▸ Given task:
Set the lines of the data below into a numbered list, starting from the very first line and continuing through the line containing "genus: Comarum". Omit any blank lines.

(Collection entries)
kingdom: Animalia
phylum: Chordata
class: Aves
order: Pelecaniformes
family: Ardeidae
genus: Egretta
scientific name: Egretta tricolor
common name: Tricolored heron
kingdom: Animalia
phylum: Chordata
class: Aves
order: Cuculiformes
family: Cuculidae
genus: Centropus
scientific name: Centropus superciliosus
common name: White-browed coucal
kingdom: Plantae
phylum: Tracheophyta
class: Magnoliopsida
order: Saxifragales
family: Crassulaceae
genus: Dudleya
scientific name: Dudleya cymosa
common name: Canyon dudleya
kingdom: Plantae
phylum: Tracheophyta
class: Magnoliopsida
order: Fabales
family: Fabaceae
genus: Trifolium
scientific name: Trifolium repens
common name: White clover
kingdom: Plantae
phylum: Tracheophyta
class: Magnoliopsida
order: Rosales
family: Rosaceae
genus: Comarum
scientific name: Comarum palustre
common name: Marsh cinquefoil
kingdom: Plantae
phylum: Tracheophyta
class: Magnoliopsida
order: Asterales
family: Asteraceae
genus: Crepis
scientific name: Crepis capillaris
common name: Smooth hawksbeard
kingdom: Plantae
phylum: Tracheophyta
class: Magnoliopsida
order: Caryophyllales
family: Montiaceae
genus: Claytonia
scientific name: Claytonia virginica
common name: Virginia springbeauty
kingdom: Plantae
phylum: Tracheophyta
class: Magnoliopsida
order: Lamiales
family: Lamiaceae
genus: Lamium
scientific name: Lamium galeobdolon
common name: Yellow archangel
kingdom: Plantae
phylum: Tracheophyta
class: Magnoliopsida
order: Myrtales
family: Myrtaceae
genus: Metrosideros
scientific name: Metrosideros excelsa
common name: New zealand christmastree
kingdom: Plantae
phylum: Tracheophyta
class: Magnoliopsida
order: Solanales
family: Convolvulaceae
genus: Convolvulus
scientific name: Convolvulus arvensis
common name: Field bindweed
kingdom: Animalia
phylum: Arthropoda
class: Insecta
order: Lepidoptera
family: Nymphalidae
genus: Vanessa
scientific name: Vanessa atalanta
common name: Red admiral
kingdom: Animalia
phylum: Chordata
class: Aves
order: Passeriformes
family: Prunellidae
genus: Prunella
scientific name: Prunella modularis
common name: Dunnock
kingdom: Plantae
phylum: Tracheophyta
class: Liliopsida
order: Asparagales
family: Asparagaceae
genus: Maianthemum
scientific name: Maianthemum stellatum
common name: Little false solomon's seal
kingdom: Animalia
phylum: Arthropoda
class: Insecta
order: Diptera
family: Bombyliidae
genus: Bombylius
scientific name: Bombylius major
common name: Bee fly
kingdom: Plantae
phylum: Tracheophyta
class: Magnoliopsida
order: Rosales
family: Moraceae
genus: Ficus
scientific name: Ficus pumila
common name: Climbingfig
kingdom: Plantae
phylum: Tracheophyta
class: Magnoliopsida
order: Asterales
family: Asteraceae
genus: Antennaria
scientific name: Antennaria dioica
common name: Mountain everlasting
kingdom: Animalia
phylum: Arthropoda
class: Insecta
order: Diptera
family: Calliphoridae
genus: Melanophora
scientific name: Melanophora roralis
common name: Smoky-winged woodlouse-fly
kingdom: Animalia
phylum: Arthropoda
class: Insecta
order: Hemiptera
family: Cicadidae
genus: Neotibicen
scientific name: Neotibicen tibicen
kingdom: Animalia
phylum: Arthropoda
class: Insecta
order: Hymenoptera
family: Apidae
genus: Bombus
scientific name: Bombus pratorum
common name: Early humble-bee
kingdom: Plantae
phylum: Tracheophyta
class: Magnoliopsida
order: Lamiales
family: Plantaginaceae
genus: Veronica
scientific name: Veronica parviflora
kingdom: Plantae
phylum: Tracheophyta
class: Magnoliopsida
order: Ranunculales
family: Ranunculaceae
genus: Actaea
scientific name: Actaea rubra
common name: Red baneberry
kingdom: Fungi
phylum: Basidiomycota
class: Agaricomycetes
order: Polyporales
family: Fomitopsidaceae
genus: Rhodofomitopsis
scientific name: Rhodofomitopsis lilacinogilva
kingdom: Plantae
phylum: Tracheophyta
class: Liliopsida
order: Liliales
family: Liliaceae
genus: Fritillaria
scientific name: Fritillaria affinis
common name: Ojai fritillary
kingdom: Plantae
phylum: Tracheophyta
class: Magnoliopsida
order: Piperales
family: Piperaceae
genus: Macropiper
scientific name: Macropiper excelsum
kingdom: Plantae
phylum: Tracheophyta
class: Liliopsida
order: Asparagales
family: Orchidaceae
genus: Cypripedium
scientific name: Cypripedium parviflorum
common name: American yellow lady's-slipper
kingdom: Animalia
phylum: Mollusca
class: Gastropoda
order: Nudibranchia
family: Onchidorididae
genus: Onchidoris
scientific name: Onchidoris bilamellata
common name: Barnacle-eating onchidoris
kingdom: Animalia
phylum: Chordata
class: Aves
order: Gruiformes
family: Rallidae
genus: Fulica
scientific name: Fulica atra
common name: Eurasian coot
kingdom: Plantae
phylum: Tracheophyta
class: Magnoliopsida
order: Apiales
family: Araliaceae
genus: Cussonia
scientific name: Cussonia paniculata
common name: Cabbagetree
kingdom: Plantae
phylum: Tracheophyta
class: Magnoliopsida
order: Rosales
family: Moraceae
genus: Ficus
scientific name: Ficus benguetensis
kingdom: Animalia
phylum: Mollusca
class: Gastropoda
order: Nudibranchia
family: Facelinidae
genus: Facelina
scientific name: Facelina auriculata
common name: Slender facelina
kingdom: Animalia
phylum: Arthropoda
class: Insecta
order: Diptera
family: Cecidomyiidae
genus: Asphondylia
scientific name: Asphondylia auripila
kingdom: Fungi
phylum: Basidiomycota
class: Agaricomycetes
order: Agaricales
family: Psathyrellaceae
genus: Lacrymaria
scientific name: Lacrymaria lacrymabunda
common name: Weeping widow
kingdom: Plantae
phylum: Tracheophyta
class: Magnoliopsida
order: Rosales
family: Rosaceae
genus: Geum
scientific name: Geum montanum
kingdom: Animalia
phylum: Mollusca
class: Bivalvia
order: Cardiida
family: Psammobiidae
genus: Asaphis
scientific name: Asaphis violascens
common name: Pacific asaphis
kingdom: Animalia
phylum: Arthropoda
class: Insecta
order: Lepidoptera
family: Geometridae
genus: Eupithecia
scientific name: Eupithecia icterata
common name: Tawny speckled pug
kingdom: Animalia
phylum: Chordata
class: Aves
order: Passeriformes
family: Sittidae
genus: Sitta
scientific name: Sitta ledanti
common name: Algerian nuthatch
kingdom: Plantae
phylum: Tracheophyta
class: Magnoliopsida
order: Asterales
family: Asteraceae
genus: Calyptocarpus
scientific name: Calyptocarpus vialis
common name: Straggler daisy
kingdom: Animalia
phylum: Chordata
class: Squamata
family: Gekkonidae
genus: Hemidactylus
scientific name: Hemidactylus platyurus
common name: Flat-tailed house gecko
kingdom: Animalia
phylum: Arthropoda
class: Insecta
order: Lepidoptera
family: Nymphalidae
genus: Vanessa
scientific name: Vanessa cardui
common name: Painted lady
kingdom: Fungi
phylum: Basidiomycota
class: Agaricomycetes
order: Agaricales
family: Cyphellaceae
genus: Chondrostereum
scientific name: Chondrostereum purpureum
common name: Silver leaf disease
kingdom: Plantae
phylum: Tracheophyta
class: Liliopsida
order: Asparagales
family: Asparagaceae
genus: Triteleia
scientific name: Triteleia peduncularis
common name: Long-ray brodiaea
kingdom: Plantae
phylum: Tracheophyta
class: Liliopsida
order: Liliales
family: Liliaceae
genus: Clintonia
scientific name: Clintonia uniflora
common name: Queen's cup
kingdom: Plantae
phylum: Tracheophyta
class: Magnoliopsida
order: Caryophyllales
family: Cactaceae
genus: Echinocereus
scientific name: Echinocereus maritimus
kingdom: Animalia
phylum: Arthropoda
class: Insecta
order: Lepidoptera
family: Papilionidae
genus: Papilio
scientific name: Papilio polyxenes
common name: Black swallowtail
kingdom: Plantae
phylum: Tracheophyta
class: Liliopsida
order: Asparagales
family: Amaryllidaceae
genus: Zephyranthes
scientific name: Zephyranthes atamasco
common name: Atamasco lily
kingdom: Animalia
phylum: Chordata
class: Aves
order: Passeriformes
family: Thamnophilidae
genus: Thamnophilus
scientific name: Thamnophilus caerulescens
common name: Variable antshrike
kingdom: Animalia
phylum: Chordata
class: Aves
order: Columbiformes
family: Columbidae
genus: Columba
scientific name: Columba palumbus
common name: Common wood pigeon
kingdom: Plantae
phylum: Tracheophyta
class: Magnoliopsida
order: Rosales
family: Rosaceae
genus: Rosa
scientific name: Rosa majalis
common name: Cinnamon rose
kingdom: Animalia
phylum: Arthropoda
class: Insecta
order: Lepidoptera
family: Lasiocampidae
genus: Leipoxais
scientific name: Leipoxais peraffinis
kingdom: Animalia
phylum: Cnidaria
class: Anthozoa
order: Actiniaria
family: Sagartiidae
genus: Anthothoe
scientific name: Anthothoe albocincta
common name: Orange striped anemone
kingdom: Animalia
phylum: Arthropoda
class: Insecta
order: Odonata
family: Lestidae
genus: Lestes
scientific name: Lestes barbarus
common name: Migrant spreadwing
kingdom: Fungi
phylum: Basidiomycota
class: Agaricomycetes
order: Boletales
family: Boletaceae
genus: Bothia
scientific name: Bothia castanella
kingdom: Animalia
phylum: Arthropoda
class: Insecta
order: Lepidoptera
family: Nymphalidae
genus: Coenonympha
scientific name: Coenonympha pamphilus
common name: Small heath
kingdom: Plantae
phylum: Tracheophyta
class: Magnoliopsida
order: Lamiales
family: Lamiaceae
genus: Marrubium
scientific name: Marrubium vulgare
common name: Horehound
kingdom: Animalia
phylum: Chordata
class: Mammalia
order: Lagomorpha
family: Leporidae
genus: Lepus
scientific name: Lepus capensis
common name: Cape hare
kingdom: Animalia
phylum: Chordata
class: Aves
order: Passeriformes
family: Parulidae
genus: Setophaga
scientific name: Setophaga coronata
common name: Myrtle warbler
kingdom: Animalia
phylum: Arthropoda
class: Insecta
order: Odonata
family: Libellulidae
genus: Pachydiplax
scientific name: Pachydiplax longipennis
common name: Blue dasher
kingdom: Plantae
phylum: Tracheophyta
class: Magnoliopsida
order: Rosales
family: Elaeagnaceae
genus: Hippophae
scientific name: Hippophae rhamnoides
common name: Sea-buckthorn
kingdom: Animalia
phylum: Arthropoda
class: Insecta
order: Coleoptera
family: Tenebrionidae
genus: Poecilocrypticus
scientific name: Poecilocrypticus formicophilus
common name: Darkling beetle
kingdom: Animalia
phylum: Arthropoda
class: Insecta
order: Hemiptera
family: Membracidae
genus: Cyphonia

▸ Correct result:
1. kingdom: Animalia
2. phylum: Chordata
3. class: Aves
4. order: Pelecaniformes
5. family: Ardeidae
6. genus: Egretta
7. scientific name: Egretta tricolor
8. common name: Tricolored heron
9. kingdom: Animalia
10. phylum: Chordata
11. class: Aves
12. order: Cuculiformes
13. family: Cuculidae
14. genus: Centropus
15. scientific name: Centropus superciliosus
16. common name: White-browed coucal
17. kingdom: Plantae
18. phylum: Tracheophyta
19. class: Magnoliopsida
20. order: Saxifragales
21. family: Crassulaceae
22. genus: Dudleya
23. scientific name: Dudleya cymosa
24. common name: Canyon dudleya
25. kingdom: Plantae
26. phylum: Tracheophyta
27. class: Magnoliopsida
28. order: Fabales
29. family: Fabaceae
30. genus: Trifolium
31. scientific name: Trifolium repens
32. common name: White clover
33. kingdom: Plantae
34. phylum: Tracheophyta
35. class: Magnoliopsida
36. order: Rosales
37. family: Rosaceae
38. genus: Comarum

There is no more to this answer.